Ainsi résonne l’invitation au voyage, d’un poète français si connu. Les oeuvres de Zehra Doğan voyagent, elles, sans invitation.
Quoi de plus évident pour Zehra, que de savoir que ses créations soient libres, alors qu’elle travaille à oublier les murs des geôles où elle résiste, avec ses co-détenues femmes ?
Elle a invité en juin 2017, à la veille de son incarcération, ses textes et ses œuvres picturales à voyager, comme un prolongement en zone libre, d’un combat qu’elle poursuit comme prisonnière à la merci d’un pouvoir discrétionnaire en Turquie.

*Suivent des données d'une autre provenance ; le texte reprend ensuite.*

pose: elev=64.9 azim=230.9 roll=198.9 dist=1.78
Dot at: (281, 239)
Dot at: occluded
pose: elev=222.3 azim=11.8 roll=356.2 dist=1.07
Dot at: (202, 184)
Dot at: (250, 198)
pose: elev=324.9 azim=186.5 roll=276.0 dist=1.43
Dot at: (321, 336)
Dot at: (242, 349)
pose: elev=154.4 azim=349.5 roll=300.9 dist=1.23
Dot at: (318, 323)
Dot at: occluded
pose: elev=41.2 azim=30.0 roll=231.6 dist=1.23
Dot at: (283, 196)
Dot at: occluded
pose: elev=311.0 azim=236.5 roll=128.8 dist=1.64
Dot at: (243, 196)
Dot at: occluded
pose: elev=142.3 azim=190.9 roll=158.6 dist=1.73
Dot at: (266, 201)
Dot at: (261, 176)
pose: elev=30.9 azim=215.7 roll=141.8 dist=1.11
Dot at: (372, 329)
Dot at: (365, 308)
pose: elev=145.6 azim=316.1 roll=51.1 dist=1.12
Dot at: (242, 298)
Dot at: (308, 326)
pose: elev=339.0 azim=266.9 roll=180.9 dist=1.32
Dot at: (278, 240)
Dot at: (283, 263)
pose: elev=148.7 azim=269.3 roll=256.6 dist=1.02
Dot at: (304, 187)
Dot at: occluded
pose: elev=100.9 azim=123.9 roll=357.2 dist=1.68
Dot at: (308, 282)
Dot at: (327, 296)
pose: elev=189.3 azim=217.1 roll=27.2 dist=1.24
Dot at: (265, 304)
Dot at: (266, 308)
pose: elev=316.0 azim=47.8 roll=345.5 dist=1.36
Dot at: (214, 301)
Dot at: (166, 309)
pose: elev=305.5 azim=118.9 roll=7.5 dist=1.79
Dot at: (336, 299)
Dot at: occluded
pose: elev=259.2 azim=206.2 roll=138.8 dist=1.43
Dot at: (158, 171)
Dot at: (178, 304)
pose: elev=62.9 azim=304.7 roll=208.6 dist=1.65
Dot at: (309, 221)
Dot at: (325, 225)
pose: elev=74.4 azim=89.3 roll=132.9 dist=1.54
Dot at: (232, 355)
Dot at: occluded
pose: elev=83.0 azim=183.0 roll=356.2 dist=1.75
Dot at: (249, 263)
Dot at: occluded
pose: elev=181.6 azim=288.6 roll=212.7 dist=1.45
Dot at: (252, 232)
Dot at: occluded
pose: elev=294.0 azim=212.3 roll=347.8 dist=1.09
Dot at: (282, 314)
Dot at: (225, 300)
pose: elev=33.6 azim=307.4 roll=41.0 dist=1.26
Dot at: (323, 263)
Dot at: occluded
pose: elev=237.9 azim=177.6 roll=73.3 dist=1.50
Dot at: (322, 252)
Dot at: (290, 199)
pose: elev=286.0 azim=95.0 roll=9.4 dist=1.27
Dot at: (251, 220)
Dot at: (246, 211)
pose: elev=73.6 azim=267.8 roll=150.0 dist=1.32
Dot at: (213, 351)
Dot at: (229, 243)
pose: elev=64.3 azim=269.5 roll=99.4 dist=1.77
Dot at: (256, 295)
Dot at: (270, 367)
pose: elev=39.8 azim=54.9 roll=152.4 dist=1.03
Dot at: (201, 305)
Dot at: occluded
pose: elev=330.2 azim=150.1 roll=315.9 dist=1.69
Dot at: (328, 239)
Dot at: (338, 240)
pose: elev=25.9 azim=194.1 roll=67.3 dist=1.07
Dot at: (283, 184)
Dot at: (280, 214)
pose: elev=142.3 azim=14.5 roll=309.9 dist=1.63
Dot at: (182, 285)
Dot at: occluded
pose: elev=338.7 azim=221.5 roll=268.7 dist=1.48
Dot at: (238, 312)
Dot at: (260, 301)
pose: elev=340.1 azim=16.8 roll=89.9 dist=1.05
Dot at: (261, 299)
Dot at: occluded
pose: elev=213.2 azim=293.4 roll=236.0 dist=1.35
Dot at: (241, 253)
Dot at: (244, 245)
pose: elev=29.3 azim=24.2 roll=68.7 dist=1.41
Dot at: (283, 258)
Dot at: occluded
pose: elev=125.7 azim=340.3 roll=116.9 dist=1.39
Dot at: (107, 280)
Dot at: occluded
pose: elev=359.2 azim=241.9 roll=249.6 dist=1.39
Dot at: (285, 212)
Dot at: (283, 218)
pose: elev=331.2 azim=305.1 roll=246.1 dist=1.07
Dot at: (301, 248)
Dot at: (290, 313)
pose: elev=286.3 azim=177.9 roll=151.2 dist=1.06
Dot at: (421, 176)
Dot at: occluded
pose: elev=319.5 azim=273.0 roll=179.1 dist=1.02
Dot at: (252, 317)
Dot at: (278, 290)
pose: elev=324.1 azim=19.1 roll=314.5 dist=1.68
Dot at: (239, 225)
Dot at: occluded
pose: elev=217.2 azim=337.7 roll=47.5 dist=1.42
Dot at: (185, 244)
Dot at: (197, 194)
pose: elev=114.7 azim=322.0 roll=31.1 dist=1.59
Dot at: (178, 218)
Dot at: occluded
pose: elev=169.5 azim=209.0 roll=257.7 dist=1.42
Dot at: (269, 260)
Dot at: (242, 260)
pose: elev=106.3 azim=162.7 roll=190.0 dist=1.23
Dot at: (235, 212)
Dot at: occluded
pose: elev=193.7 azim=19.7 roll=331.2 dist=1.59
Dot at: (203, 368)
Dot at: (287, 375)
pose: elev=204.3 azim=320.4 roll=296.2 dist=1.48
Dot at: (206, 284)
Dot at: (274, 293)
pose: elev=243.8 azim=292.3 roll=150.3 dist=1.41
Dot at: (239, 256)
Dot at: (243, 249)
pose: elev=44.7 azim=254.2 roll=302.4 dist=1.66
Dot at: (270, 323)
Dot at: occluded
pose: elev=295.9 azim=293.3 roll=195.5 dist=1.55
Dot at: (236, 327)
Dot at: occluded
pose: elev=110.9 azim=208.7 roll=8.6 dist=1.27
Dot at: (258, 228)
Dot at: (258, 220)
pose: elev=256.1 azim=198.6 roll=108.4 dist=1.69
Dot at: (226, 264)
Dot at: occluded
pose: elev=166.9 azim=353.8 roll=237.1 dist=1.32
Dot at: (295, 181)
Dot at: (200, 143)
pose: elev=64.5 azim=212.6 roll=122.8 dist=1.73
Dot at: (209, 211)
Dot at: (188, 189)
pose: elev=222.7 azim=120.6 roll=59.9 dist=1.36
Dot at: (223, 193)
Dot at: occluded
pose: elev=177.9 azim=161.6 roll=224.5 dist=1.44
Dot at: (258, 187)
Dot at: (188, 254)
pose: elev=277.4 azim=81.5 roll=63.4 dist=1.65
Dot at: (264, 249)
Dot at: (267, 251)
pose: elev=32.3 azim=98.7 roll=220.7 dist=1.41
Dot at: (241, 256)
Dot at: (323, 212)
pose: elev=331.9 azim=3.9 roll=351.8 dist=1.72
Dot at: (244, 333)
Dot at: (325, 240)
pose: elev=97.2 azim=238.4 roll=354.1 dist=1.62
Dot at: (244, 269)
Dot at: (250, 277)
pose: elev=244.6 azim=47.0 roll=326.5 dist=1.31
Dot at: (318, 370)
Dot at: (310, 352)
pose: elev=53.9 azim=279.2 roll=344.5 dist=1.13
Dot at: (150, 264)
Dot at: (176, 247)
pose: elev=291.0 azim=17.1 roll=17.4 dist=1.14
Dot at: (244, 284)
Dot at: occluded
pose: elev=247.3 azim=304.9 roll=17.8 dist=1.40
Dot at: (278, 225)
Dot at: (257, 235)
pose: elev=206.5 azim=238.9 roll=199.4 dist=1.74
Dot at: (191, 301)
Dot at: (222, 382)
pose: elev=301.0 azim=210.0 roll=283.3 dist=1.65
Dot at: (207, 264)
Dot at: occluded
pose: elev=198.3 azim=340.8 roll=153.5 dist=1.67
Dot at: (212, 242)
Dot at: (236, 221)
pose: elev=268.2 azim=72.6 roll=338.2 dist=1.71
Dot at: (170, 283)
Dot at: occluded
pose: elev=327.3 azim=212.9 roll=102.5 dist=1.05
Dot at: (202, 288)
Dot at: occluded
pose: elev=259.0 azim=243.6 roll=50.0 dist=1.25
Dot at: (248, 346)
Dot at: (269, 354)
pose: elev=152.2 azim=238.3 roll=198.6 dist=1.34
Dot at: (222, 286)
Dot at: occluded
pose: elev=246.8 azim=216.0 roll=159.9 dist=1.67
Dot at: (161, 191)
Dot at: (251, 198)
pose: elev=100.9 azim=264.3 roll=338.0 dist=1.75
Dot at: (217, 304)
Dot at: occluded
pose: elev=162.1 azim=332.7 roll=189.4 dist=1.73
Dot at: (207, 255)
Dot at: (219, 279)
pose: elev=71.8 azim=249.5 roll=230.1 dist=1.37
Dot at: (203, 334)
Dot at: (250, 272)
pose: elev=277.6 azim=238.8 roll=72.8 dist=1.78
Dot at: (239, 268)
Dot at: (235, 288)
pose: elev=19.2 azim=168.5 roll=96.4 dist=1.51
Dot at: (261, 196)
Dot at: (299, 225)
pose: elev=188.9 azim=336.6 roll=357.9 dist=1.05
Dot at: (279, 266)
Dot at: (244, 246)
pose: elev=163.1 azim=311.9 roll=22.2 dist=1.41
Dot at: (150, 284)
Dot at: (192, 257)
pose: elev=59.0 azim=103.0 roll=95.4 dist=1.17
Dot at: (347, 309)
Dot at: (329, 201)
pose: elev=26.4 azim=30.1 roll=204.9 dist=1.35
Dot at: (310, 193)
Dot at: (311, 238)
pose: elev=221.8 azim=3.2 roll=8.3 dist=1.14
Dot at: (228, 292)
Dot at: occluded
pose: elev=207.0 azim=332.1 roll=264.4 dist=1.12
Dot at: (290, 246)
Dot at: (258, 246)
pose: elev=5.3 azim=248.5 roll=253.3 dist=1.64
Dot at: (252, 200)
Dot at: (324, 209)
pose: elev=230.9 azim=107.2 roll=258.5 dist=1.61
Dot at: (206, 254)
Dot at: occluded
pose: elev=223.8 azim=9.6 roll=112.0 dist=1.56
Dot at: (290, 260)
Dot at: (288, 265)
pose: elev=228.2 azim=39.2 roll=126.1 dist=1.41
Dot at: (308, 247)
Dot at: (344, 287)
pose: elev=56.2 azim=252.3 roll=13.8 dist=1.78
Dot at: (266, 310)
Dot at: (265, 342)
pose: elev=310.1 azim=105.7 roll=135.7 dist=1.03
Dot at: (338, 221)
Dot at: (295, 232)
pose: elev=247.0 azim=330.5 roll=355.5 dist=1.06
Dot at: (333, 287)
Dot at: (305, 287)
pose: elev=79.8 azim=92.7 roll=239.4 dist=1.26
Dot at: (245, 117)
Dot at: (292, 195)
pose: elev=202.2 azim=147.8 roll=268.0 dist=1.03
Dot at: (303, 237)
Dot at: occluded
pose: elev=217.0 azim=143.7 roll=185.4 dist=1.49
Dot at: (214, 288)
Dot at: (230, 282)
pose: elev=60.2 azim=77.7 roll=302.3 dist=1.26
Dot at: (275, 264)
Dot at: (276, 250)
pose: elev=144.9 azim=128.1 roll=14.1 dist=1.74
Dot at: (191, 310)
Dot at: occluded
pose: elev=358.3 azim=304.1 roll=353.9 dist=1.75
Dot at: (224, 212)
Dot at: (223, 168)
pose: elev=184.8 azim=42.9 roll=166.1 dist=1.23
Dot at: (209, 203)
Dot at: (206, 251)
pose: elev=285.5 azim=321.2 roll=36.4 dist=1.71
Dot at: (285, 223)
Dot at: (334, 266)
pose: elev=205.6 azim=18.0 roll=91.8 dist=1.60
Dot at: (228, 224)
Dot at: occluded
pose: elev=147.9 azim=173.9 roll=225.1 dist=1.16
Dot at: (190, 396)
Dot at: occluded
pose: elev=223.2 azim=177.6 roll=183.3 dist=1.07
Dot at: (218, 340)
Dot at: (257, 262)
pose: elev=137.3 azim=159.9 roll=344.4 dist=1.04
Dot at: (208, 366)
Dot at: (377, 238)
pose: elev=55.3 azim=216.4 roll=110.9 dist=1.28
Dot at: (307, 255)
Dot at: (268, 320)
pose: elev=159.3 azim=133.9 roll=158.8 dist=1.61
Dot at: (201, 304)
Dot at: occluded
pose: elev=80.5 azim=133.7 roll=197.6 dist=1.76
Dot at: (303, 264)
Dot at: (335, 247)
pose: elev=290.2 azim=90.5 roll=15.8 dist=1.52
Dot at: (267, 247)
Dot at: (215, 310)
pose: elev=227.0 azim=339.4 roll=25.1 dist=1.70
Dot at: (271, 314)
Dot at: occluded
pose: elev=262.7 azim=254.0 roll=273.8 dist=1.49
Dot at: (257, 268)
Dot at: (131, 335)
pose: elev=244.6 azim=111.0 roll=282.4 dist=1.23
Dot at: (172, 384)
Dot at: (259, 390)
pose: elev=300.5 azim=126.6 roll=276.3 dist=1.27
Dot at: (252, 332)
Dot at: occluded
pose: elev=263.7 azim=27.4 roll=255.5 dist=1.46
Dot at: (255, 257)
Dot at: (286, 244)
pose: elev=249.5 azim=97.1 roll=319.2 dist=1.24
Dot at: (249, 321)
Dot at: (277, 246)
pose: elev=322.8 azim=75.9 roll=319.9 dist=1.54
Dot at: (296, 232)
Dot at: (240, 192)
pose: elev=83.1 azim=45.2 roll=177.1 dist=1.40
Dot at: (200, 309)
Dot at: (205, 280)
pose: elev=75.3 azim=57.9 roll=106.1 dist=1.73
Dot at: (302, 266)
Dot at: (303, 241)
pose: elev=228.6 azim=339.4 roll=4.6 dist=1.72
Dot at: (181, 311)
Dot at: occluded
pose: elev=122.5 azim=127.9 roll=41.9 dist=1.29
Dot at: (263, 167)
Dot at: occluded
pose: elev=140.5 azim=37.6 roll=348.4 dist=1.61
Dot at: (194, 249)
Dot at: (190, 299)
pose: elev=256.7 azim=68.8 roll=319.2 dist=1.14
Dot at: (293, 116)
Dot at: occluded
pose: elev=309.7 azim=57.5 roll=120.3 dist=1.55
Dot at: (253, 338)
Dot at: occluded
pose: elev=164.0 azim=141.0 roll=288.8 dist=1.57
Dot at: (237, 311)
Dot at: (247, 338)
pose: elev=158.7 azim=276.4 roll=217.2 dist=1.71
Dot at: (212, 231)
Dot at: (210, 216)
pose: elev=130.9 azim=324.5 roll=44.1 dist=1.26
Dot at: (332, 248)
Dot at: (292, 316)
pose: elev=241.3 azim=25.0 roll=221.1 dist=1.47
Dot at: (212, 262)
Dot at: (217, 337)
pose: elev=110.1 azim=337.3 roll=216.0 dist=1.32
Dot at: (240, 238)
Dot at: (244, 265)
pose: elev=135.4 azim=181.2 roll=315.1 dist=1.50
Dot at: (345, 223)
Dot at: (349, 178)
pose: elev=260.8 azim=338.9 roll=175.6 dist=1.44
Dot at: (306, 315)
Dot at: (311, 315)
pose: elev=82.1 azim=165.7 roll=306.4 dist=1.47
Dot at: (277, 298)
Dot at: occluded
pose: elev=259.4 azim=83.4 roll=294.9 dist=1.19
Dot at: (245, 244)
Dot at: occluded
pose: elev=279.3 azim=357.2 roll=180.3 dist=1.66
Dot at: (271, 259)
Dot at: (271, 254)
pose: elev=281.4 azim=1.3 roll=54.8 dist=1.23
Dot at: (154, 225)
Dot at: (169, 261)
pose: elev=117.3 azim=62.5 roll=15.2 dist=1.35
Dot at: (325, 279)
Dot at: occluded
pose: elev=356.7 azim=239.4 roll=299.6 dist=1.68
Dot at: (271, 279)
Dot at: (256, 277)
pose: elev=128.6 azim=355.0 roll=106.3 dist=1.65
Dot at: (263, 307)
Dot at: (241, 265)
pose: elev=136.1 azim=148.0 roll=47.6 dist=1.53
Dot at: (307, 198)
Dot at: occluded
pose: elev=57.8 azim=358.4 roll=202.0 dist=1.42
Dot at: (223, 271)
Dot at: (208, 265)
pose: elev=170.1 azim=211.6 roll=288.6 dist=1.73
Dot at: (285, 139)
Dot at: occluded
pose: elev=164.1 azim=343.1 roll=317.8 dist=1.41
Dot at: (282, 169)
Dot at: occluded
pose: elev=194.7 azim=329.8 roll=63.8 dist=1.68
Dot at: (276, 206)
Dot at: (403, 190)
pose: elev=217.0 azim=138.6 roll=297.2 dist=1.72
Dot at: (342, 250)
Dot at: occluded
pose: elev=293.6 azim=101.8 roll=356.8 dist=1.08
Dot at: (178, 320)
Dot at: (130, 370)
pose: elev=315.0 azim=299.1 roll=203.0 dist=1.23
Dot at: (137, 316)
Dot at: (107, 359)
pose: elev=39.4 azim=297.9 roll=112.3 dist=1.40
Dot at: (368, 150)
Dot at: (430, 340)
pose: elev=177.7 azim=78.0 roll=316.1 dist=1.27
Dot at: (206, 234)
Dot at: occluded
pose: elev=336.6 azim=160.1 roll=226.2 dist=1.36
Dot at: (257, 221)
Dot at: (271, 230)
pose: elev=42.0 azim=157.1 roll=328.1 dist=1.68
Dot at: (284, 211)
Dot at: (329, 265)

On lui interdit de continuer à peindre, à dessiner, avec le matériel nécessaire ? Peu importe, elle dessine et peint avec ce qui lui tombe sous la main, et transmet son savoir faire autour d’elle.
On lui interdit d’être journaliste ? Peu importe, elle écrit et raconte l’univers des prisons et documente la vie de ses co-détenues.
On lui interdit d’être elle-même ? Peu lui importe, elle sera Zehra, femme, kurde, artiste et journaliste, autonome dans la commune du quartier des femmes politiques de la prison de sécurité d’Amed.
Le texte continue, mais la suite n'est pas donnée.